With this approach, the application doesn't need to know how to physically interface with the hard disk on that specific computer in order to read data; a task that is meant to be handled by the operating system and its device drivers.

The application doesn't have to worry about other applications that may be executing either. It can simply leverage the provided API (or ABI, depending on the operating system), and the rest of the gory details are handled by the operating system.

In other words, system calls provide a clean delineation between applications, to help the user accomplish specific tasks, and to help the operating system whose job it is to manage these applications and the hardware resources they require. 

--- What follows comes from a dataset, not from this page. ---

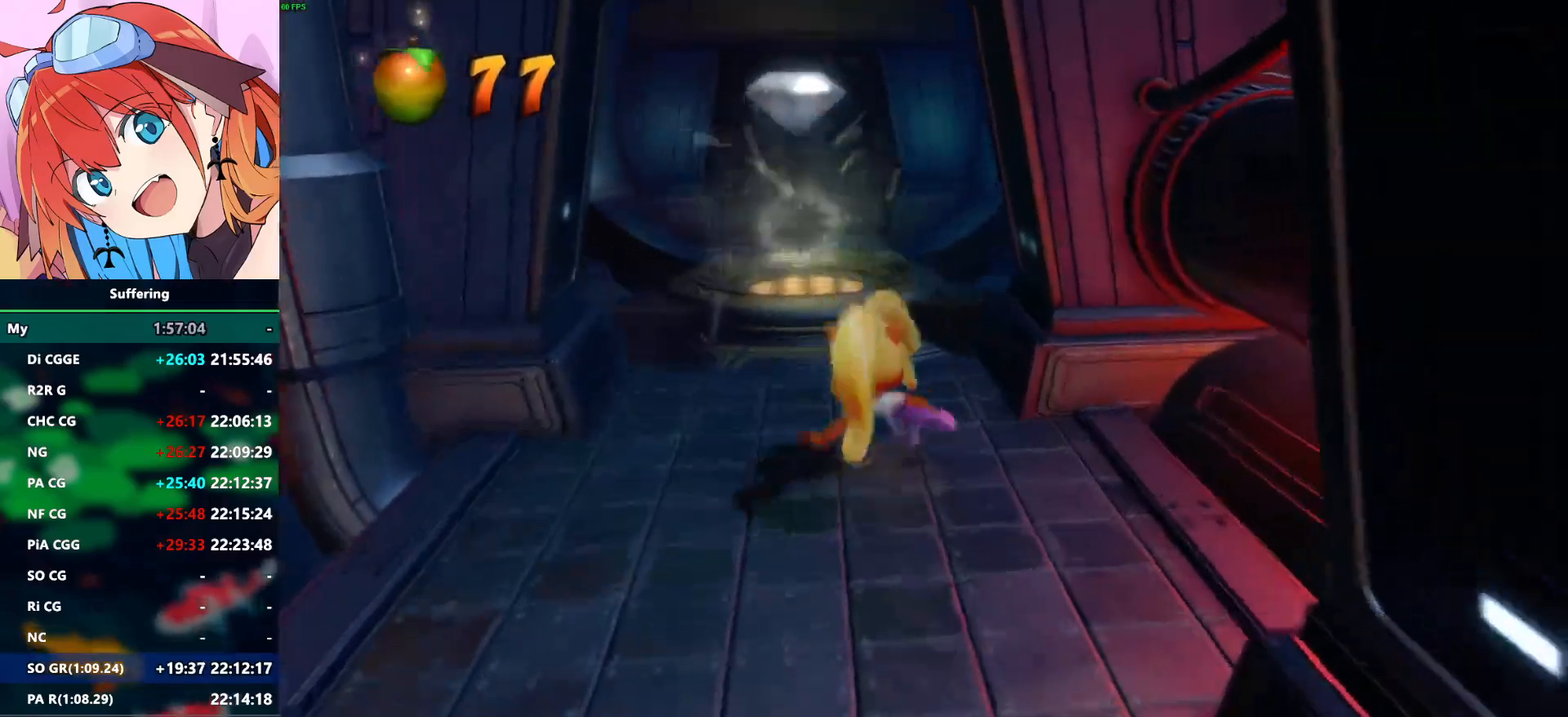
{"dt_ms": 500, "buttons": ["DPAD_UP", "DPAD_LEFT"], "left_stick": "center", "right_stick": "center", "events": [[133, "SQUARE", "down"], [233, "DPAD_LEFT", "down"], [250, "SQUARE", "up"], [317, "CROSS", "down"], [417, "CROSS", "up"]]}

Interrupts are, however, slow. The hardware makes no assumptions about how the operating system is written, or how the applications the operating system is executing are written or organized. For this reason, interrupts must save the CPU state before the interrupt handler is executed, and restore this state when the iret command is executed, leading to poor performance.

As will be shown, applications make a lot of system calls when attempting to perform their job, and this poor performance became a bottleneck on x86 architectures (as well as other CPU architectures). 

To solve this issue, modern versions of Intel x86 CPU provided fast system call instructions. These instructions were designed specifically to address the performance bottleneck of interrupt-driven system calls. However, they require coordination between the CPU, the operating system, and the applications executing on that operating system to reduce overhead.

Specifically, the operating system must structure the memory layout of itself and the applications it's running in a specific way, dictated by the CPU. By predefining the memory layout of the operating system and its associated applications, the CPU no longer needs to save and restore as much CPU state when performing a system call, reducing overhead. How this is accomplished is different depending on whether you're executing on an Intel or AMD x86 CPU. 

The most important thing to understand with respect to how a system call is performed is that a system call is not cheap. Even with fast system call support, a system call has to perform a lot of work. In the case of reading data from a hard disk via the read() API, the CPU register state must be set up and a system call instruction must be executed. CPU control is handed off to the operating system to read data from the disk.

Since more than one application might be executing, and attempting to read data from the disk at the same time, the operating system might have to pause the application so that it can service another.

Once the operating system is ready to service the application, it must first figure out what data the application is attempting to read, which ultimately determines which physical device it needs to work with. In our example, this is a hard disk, but on a POSIX-compliant system it could be any type of block device.

Next, the operating system must leverage one of its device drivers to read data from this disk. This takes time, as the operating system has to physically program the hard disk to ask for data from a specific location, over a hardware bus that almost certainly is not executing at the same speed as the CPU itself.

Once the hard disk finally provides the operating system with the requested data, the operating system can provide this information back to the application and return control, restoring the CPU state to the application. All of this insanity is obscured by a single call to read()

For this reason, system calls should be executed sparingly, and only when absolutely needed, to prevent the poor performance of the resulting application.

It should be noted that this type of optimization requires a deep understanding of the APIs the application leverages, as higher-level APIs make their own system calls on the API's behalf. For example, allocating memory, as will be discussed later, is another type of system call.

For example, look at the difference between using an std::array{} or a std::vector{} command. std::vector{} supports resizing of the array being managed under the hood, which requires memory allocation. This can not only lead to memory fragmentation (a topic that will be discussed later on in this book), but also poor performance, as the memory allocation might have to ask the operating system for more system RAM.